Wine Spectator Review:
This is gorgeously layered with cassis bush, anise, roasted fig and plum reduction notes all framed by very racy espresso and graphite. Very deep and very long, with terrific intensity on the finish thanks to razor cut from the seemingly endless iron spine. With its purity and precision, this mineral-driven Cabernet should cruise for two decades. Best from 2020 through 2035.
Wine Advocate Review:
The 2009 is one of the greatest Leoville Las Cases I have ever tasted, which is saying something given the many compelling wines that have been made at this estate.
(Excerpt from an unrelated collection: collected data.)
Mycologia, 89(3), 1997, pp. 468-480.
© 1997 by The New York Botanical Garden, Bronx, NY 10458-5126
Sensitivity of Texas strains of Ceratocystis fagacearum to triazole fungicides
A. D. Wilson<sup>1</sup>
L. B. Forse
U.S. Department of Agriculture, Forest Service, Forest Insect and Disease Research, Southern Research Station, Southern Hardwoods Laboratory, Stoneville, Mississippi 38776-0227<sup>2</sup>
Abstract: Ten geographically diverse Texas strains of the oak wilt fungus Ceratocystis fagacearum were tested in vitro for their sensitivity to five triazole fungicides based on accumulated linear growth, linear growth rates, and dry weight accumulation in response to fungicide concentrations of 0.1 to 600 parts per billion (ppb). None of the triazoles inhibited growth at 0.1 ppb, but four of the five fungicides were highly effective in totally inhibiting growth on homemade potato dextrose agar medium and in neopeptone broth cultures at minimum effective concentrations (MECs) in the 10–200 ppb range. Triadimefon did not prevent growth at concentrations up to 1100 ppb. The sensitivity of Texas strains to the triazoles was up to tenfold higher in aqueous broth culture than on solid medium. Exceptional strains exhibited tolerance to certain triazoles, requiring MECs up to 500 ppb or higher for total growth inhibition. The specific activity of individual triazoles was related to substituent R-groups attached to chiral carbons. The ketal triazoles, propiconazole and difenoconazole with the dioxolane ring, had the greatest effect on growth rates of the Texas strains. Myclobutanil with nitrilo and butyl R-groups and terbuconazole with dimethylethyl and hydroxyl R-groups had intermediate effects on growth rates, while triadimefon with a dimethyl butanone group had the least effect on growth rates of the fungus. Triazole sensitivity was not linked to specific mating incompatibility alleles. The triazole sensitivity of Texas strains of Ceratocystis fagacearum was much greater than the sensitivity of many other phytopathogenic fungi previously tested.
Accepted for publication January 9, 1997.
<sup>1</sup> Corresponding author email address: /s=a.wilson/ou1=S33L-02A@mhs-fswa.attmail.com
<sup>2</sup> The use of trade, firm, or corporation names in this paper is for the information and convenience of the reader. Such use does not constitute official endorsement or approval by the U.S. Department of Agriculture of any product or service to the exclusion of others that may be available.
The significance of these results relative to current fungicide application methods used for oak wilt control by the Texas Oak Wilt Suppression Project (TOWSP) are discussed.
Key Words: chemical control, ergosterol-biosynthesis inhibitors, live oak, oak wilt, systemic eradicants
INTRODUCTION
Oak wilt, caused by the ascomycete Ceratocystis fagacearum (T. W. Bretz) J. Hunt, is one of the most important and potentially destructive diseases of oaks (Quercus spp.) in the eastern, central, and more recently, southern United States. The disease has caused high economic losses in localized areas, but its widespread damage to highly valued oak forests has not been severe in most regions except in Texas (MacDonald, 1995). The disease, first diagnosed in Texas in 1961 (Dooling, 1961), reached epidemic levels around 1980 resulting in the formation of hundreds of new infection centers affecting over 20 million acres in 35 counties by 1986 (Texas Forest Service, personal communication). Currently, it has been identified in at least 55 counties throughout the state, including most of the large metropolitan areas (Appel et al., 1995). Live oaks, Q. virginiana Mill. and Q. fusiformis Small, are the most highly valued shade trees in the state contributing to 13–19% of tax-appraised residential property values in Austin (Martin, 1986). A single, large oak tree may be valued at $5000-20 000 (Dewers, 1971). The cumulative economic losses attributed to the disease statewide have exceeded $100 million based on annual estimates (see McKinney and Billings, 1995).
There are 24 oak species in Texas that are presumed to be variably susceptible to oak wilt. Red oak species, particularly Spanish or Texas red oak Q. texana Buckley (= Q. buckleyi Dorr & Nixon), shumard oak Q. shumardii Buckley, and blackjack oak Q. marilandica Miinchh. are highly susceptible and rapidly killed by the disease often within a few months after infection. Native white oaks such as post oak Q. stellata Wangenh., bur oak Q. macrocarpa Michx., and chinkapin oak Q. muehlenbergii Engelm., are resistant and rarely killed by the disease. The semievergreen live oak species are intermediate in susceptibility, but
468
A final blend of 76% Cabernet Sauvignon, 15% Merlot, and 9% Cabernet Franc has resulted in a wine that appears to be a hypothetical blend of the 1982, 1986, and 1996. Its 13.8% alcohol is perhaps the only thing that sets it apart from those vintages, which had nearly a full percentage point less. The high alcohol is barely noticeable in this 2009, which boasts an inky/purple color, monumental concentration, and great clarity and purity of creme de cassis, black cherry, spice box, graphite, and wet rock characteristics. Extremely full-bodied with a boatload of sweet tannin nearly concealed by the wine-s power, glycerin, and awesome fruit concentration, this intense effort never tastes heavy or tiring. This remarkable St.-Julien should be accessible in 3-4 years, and will evolve for 40-50. -Robert Parker
Purple ruby. Initially closed nose opens slowly with air to reveal blackcurrant, blueberry, tobacco and minerals. Then remarkably supple and pliant in the mouth, with extremely sweet red and black fruit flavors complicated by graphite, tobacco and minerals. The youthful, building tannins start silky-smooth, then become a bit aggressive on the long, complex finish. Compared to Latour, whose vineyards lie practically next door, this has a much softer texture and is very much Saint-Julien, though over time it may toughen up and shut down. This wine reminded me of the excellent '66, but despite such high praise, I'm not sure it's that much better than the excellent '08 made here. Las Cases's reputation is built on some of Bordeaux's finest cabernet sauvignon of all, but Delon told me that he felt it needed a touch more merlot than usual in the final blend this year. "While normally it can do with very little merlot, not this year," said Delon. "The merlot adds a touch of charm that is lovely."